» **Material supplied**
----------
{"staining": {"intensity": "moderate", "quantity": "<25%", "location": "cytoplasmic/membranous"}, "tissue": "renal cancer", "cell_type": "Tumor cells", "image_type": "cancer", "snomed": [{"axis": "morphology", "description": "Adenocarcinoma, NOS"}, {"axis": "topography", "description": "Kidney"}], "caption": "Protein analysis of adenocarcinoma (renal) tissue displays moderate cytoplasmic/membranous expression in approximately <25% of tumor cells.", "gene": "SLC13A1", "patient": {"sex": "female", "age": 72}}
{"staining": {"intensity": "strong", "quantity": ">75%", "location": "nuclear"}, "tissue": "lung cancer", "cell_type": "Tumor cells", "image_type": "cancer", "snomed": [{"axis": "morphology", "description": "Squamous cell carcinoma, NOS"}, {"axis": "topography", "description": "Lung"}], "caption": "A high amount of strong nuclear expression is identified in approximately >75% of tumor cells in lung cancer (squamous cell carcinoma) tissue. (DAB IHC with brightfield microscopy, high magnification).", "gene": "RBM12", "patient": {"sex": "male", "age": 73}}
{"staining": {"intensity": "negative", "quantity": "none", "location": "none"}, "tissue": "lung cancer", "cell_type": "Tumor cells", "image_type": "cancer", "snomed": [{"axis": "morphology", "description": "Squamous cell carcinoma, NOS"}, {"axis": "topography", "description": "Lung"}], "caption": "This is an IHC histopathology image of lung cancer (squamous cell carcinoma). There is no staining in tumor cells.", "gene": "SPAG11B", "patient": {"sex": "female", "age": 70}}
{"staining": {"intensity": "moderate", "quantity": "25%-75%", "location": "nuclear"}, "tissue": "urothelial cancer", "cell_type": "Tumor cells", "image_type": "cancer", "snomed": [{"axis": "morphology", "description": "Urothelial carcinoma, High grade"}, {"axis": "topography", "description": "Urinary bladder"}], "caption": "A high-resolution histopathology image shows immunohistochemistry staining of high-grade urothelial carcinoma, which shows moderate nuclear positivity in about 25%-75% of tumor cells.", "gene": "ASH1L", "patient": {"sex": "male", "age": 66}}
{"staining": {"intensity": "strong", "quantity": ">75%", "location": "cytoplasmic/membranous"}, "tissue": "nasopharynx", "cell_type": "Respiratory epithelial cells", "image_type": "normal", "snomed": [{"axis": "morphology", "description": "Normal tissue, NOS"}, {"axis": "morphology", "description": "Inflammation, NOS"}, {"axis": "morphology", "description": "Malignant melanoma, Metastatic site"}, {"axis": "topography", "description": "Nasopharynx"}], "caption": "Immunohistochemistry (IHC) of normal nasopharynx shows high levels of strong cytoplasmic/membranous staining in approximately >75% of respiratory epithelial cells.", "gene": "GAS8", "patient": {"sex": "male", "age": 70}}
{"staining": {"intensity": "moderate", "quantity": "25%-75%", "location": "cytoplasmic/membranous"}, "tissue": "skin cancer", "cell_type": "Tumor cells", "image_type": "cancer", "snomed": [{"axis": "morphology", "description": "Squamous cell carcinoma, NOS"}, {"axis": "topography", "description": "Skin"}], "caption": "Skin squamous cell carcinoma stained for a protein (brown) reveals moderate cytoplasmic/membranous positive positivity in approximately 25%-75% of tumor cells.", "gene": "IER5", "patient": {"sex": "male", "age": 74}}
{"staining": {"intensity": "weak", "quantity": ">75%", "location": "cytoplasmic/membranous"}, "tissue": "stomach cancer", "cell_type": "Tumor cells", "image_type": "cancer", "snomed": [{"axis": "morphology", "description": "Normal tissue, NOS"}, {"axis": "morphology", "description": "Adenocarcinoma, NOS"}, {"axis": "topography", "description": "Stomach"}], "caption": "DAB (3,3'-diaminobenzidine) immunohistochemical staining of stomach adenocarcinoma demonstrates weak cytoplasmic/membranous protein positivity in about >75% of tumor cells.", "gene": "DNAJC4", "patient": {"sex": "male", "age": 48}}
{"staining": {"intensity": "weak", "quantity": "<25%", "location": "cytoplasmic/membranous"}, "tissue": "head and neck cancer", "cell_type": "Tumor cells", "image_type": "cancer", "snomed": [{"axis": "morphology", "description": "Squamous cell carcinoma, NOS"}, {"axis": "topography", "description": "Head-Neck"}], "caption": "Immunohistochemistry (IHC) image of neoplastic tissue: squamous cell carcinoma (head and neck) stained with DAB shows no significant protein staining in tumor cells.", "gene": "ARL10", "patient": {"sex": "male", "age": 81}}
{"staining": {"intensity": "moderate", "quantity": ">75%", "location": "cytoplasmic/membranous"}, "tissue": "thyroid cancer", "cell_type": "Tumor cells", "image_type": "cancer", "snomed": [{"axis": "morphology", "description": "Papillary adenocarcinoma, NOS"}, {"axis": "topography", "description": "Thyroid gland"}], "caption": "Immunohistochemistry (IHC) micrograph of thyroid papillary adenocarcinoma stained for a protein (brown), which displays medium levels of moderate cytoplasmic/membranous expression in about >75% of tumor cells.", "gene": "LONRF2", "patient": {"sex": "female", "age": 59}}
----------
From the beginning of the listing above down to the line with "an IHC histopathology", every line should be restated exactly.

» **Answer for this exercise**
{"staining": {"intensity": "moderate", "quantity": "<25%", "location": "cytoplasmic/membranous"}, "tissue": "renal cancer", "cell_type": "Tumor cells", "image_type": "cancer", "snomed": [{"axis": "morphology", "description": "Adenocarcinoma, NOS"}, {"axis": "topography", "description": "Kidney"}], "caption": "Protein analysis of adenocarcinoma (renal) tissue displays moderate cytoplasmic/membranous expression in approximately <25% of tumor cells.", "gene": "SLC13A1", "patient": {"sex": "female", "age": 72}}
{"staining": {"intensity": "strong", "quantity": ">75%", "location": "nuclear"}, "tissue": "lung cancer", "cell_type": "Tumor cells", "image_type": "cancer", "snomed": [{"axis": "morphology", "description": "Squamous cell carcinoma, NOS"}, {"axis": "topography", "description": "Lung"}], "caption": "A high amount of strong nuclear expression is identified in approximately >75% of tumor cells in lung cancer (squamous cell carcinoma) tissue. (DAB IHC with brightfield microscopy, high magnification).", "gene": "RBM12", "patient": {"sex": "male", "age": 73}}
{"staining": {"intensity": "negative", "quantity": "none", "location": "none"}, "tissue": "lung cancer", "cell_type": "Tumor cells", "image_type": "cancer", "snomed": [{"axis": "morphology", "description": "Squamous cell carcinoma, NOS"}, {"axis": "topography", "description": "Lung"}], "caption": "This is an IHC histopathology image of lung cancer (squamous cell carcinoma). There is no staining in tumor cells.", "gene": "SPAG11B", "patient": {"sex": "female", "age": 70}}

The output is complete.